But not all of the race cars actually look like coffins. Tex Bosley, a local business owner and champion of all things Denton, says his car is one of an increasingly fewer percentage of cars that are actually designed to look like a coffin. His car is named SarCARphagus and it’s painted black. The interior is lined with crushed red velvet. And it’s shaped like something Dracula would live in.

“You know it’s a coffin race, but there are so few rules,” says Bosley. “I think that’s great because it really allows all of the contestants to be as creative as they want to be.”

And boy are they creative. There’s a “Stranger Things” themed coffin named “The Wynona Rider,” an Evel Knievel inspired coffin equipped with a driver in a red, white and blue leather stunt suit, and a terrifying street luge racer designed by a man who goes by the name Catfish.

” Our car expands to about a 25-foot street luge,” says Catfish. “And then we have an 11-foot push bar, so everybody has 20 feet to push in, this gives us about 55 feet to push.”

Catfish is an employee at Eastside Denton, a local bar with its own car in the race. He had to ruffle some feathers and upset a few friends this year, because he decided to work with another local business in order to get his street luge racer into the race.

Catfish says, ““This is not a good week for us at Eastside. They hate me and I hate them.”

The race plays to a big crowd with several thousand people watching and partaking in the other events at the festival. People like Robin Scott and her family. This is their first time at the festival and she says they’re loving it.

“We just moved to Denton,” says Scott. “I couldn’t love this any more. It’s a wonderful crowd. Everyone is in a happy mood. I thought it’d be a lot more messy, (laughs) but thankfully not. The coffins are great. A lot of creativity. It’s awesome.”

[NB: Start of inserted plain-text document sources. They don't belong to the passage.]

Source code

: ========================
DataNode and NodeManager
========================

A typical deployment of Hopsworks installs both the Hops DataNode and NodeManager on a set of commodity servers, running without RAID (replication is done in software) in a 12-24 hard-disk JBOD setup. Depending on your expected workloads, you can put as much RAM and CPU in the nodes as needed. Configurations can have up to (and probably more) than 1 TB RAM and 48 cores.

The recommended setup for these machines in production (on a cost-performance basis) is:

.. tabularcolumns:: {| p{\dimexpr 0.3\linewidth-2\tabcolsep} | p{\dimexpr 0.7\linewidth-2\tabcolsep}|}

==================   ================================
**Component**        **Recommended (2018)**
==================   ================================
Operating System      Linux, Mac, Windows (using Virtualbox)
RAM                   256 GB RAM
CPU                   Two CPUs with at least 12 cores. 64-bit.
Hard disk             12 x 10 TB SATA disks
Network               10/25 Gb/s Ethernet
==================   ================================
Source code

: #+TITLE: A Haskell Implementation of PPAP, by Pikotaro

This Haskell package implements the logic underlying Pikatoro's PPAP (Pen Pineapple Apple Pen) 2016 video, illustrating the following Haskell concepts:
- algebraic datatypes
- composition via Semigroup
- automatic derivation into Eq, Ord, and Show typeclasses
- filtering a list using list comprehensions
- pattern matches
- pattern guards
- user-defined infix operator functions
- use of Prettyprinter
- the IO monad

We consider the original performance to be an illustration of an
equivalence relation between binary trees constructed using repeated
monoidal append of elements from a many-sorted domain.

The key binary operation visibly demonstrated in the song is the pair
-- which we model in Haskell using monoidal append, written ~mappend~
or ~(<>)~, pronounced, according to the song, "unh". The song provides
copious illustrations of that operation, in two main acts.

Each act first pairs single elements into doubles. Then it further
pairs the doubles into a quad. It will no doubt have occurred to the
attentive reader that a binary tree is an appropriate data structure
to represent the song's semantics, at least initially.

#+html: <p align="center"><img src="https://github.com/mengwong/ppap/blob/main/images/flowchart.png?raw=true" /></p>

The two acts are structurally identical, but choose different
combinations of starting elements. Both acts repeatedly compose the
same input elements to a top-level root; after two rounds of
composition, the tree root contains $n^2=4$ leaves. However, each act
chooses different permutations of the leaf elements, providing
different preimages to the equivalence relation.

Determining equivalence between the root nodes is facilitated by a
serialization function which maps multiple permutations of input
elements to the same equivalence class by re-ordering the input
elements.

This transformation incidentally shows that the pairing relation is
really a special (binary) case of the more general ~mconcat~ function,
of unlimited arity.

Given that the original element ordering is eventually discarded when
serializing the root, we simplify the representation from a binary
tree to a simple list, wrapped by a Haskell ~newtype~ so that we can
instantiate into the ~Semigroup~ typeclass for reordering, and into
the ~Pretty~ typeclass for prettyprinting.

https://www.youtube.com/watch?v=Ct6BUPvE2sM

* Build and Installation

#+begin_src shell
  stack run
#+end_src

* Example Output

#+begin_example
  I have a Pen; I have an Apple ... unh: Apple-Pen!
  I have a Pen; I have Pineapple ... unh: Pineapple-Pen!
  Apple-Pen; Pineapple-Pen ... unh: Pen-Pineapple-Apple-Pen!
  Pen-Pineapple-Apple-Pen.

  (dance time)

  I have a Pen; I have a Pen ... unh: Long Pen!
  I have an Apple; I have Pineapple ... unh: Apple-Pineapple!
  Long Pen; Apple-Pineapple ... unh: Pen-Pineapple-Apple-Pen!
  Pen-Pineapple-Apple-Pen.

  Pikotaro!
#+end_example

The festival even drew some protesters who worry that the theme dabbles in cultural appropriation. One of those protesters was Cynthia Ponciano. She says that if you’re going to use the name “Day of the Dead Festival” then you should include some actual Dia de los Muertos traditions in the festival.

“There are many ways to be include traditions,” says Ponciano. “We could put in alters. They can make the MCs inform people about what the day means. You know, it doesn’t have to be so extreme and historical.”

Ponciano says, if you can’t add the traditions to the festival, then the organizers should at least rename the festival after the main event – the Coffin Races.

  • Photos of Denton’s Day of the Dead Festival. All Photos in Slideshow Courtesy Alan Cudd

Back at the main event, about an hour before dusk, the final races were set to begin and Bosley’s “SarCARphagus” gears up to take on Victor Ambrosio’s three-wheeled, aerodynamic vehicle aptly named “The Bullet.”

The race is close, but the speedy Bullet explodes past “SarCARphagus” to take the title. Ambrosio had this to say about burying the competition.

“Oh man it’s awesome. It is the greatest experience I’ve had in a long time. It’s great,” says Ambrosio.

After winning Ambrosio and his team celebrate like all great champions do these days, they put on goggles, pop the Champaign and let it rain. And Ambrosio thrust his trophy – a Mexican sugar skull inspired piece – into the air with a smile as wide as a skeleton.